—«—¡Todavía nos oye!
—¡No nos presta atención!
—La rosa destrozada por el
fuego se ha doblado hacia dentro, lejos de nosotras, lejos de su condenación.
—Pero se moverá, hermanas. La
primera oscuridad en la oquedad de la luz despertará. Una vez más, sentirá como
nuestra canción azota su detenido corazón».
El caballero de la Rosa Negra, James Lowder.
—«Un suave y desagradable sonido ocupó con
rapidez el vacío. Era una voz, tan profunda y desolada como una sima sin fondo.
Zarandeaba el espíritu y helaba la sangre, y Gesmas descubrió que estaba
paralizado.
—¿Qué es lo que oyes? —gritó
Malocchio Aderre, pero su sirviente no podía responder.
El zumbido de la voz se había
convertido en una canción, un canto fúnebre de fe destrozada y amor traicionado.
Era la historia de Lord Soth, cantada por el mismo caballero tres veces
maldito.
Las palabras de aquel canto
horrible se reunieron a lo largo de la frontera, pero no fueron más allá. Se
fundieron en forma de tallos espinosos que se alzaban hacia el cielo y, con
cada nueva estrofa del lamento de Soth, los tallos se alargaban más hacia las
alturas, hinchándose en los extremos con capullos fuertemente cerrados. Luego
el canto se tornó discordante, el relato confuso y la ordenada hilera de tallos
se enredó.
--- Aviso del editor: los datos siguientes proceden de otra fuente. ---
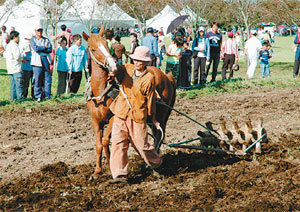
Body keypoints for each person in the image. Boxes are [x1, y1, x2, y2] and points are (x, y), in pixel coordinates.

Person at [109, 46, 162, 183]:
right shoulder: (127, 69)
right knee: (117, 143)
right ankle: (120, 174)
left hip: (137, 116)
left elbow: (150, 101)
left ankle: (156, 164)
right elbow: (116, 70)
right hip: (121, 112)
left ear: (146, 63)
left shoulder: (149, 78)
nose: (137, 63)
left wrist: (154, 119)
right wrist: (113, 72)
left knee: (142, 146)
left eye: (141, 61)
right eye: (136, 60)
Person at [30, 25, 53, 102]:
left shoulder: (46, 39)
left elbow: (50, 49)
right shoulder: (33, 39)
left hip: (45, 59)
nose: (40, 32)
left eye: (41, 30)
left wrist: (43, 48)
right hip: (37, 61)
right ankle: (38, 95)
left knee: (47, 78)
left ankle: (47, 94)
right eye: (38, 30)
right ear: (35, 31)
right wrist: (44, 47)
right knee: (38, 78)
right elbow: (36, 48)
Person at [6, 31, 24, 101]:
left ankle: (13, 99)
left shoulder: (8, 45)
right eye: (18, 37)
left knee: (13, 85)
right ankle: (20, 99)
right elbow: (17, 56)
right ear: (14, 37)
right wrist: (22, 54)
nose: (19, 38)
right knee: (18, 85)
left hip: (10, 68)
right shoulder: (14, 45)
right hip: (16, 67)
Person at [21, 33, 34, 98]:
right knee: (25, 83)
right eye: (27, 39)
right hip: (25, 68)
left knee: (33, 83)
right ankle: (24, 96)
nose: (28, 41)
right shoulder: (23, 47)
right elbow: (21, 57)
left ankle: (33, 95)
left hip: (32, 67)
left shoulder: (34, 47)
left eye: (29, 39)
Las espinas se desgarraron entre ellas y las heridas que dejaban
derramaban espesas lágrimas viscosas.
Gesmas sintió que la canción
enraizaba en su mente. La melodía enviaba zarcillos al interior de sus
pensamientos, seleccionando recuerdos que el espía había vallado con cuidado.
Se introducían en sus acciones más horrorosas, en las reflexiones más malsanas
y horrendas que las rodeaban, y absorbían su vileza.
El impulso de expulsar aquel
veneno abrumó al joven y él mismo empezó a cantar. Sus crímenes —y los de las
otras almas del territorio ocupado por fantasmas— crearon una espantosa armonía
que hinchó los capullos de los extremos enmarañados de los tallos. Finalmente,
cuando ya no pudieron añadirse más voces al coro, las flores se abrieron.
Eran rosas negras. Sus pétalos
ocultaron el cielo e inundaron el mundo con el aroma de la corrupción».
El espectro de la Rosa Negra, James Lowder y Voronica Whitney-Robinson.
—«Estaba delgada hasta extremos imposibles y era
más alta que cualquier hombre que Ganelon hubiera visto. Un pelo largo y fino
cubría toda su anatomía, de un gris blanquecino allí donde la porquería y los
excrementos no lo habían enmarañado. Unos brazos que parecían doblarse en
sentido equivocado le colgaban hasta más debajo de las rodillas. Las manos
situadas en los extremos de aquellos miembros deformes estaban dotadas de unos
dedos finos que se retorcían constantemente y trazaban groseros dibujos en el
aire. Aquellos ágiles dígitos insinuaban algo horrible respecto a la Bestia;
ocultos bajo la corrupción se hallaban los tenues vestigios de una belleza tan
profunda que ni toda la mugre del mundo podía ocultar.
Una mirada lasciva hendió el
rostro retorcido de la Bestia; sin embargo también su cara contenía restos de
magnificencia. Su cráneo simiesco, casi descarnado en la coronilla, poseía los
prominentes pómulos de un elfo de familia noble. Úlceras supurantes ocultaban
casi aquel detalle, del mismo modo que una secreción naranja oscurecía sus
brillantes y penetrantes ojos. La supuración brotaba de los rabillos de sus
ojos y cubría las órbitas con una fina película, y de vez en cuando, babeaba
por sus mejillas en forma de lágrimas de putrefacta corrupción.
La visión de aquella malvada
criatura paralizó de tal modo a Ganelon que éste no se dio cuenta de la
multitud que iba reuniéndose a su alrededor. La ladera de la colina estaba
abarrotada de enajenados que se arrastraban en dirección a la Bestia como si
fueran suplicantes, con las manos extendidas, los ojos desviados. La criatura
sonreía con afectación ante su reverencia y escupía a aquellos que se acercaban
demasiado».
El espectro de la Rosa Negra, James Lowder y Voronica Whitney-Robinson.